继今年7月俄罗斯总理梅德韦杰夫访问北方四岛到韩国总统李明博突访独岛(日本称为竹岛),近日中日之间因为钓鱼岛问题(日本称为尖阁诸岛)面临自2005至2006年日本首相坚持参拜靖国神社引发双边关系陷入最低谷以来的再次严峻考验。关注亚太地区国际关系和安全的有识之士应该考虑日本的领土问题为什么会发酵,特别是对于今后中日关系有什么影响。

日本的领土问题的难点

首先,日本的领土问题同战后处理和地区和解不完全直接相关。目前日本同上述三国的领土纠纷直接同二战的战后处理有直接关系,日本的战后处理很大程度上是在美国指挥下进行的,虽然处理速度很快但却是很不完整的,日本没有机会有足够的时间同相关国家进行谈判协商来解决这些问题,日韩的领土问题在美国积极推动关系正常化进程中被搁置了,钓鱼岛问题是日美双方的决定没有中国的参与,这些领土问题本身就是历史问题,是战后和解进程不完整的集中表现。

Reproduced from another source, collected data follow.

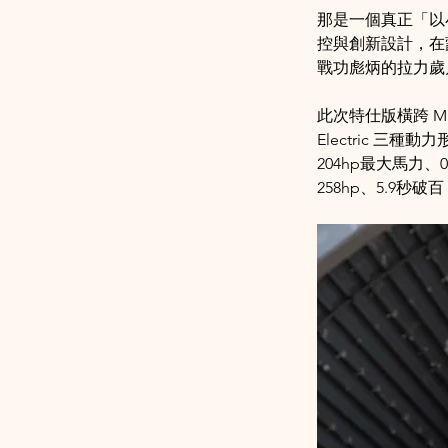
那是一個真正「以
控與創新設計，在
戰功彪炳的拉力歲月。
此次特仕版橫跨 MINI C
Electric 三
204hp最大馬力、0
258hp、5.9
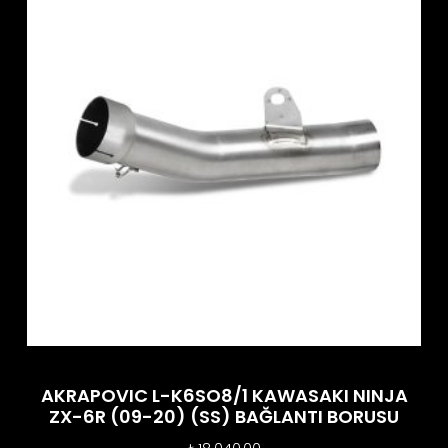
AKRAPOVIC L-K6SO8/1 KAWASAKI NINJA
ZX-6R (09-20) (SS) BAĞLANTI BORUSU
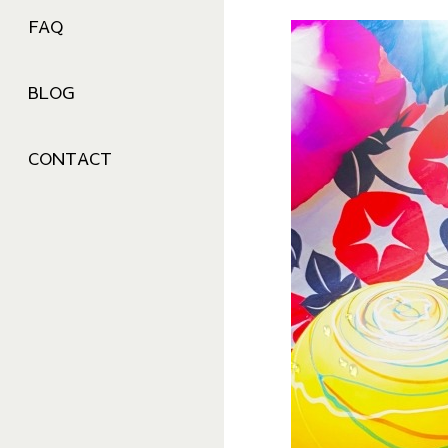
FAQ
BLOG
CONTACT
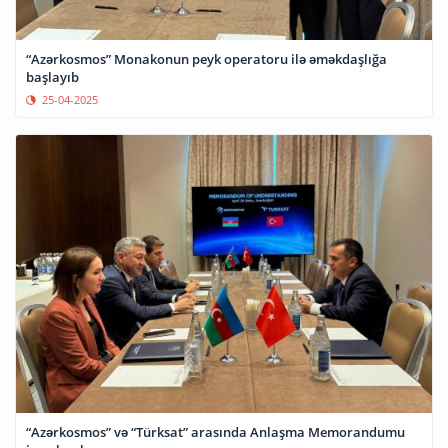
“Azərkosmos” Monakonun peyk operatoru ilə əməkdaşlığa
başlayıb
25-04-2025
“Azərkosmos” və “Türksat” arasında Anlaşma Memorandumu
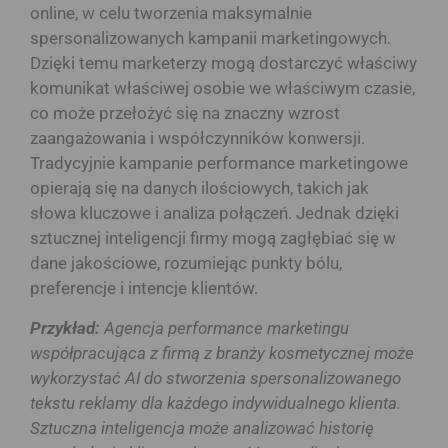
online, w celu tworzenia maksymalnie
spersonalizowanych kampanii marketingowych.
Dzięki temu marketerzy mogą dostarczyć właściwy
komunikat właściwej osobie we właściwym czasie,
co może przełożyć się na znaczny wzrost
zaangażowania i współczynników konwersji.
Tradycyjnie kampanie performance marketingowe
opierają się na danych ilościowych, takich jak
słowa kluczowe i analiza połączeń. Jednak dzięki
sztucznej inteligencji firmy mogą zagłębiać się w
dane jakościowe, rozumiejąc punkty bólu,
preferencje i intencje klientów.
Przykład:
Agencja performance marketingu
współpracująca z firmą z branży kosmetycznej może
wykorzystać AI do stworzenia spersonalizowanego
tekstu reklamy dla każdego indywidualnego klienta.
Sztuczna inteligencja może analizować historię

第二,日本在领土问题同帝国主义扩张时期的历史紧密相连。例如1905年日本将竹岛并入岛根县版图,将琉球群岛并入日本版图等都属于是帝国主义扩张做法,而领土问题同当年日本帝国主义和军国主义的历史的结合很容易成为中韩对日民族主义集中爆发的导火索。在战后处理上中韩对日本尽管出于不同原因都采取了宽大的方式,没有采用一战处理德国的严厉方式,保存了日本的工业基础和快速恢复经济的潜力,因而在道义上在同中韩之间的争端上日本始终是处于下风的,再加上战后日本在战争问题上的认识和表态不彻底以及少数人的失言等损害了日本作为战后和平国家的软实力。

第三,日本的领土问题都是海上领土纠纷。东亚地区进入现代主权国际关系的历史本来就很短,对于海洋划界更是经验不足,因而确定海洋领土同陆地划界相比困难更多,这不仅仅日本一家的事情,而是地区问题,例如中国同东南亚一些国家也存在着南中国海的领土争端,如何在东亚创造出一套解决海洋领土纠纷的新办法是一个重要的课题。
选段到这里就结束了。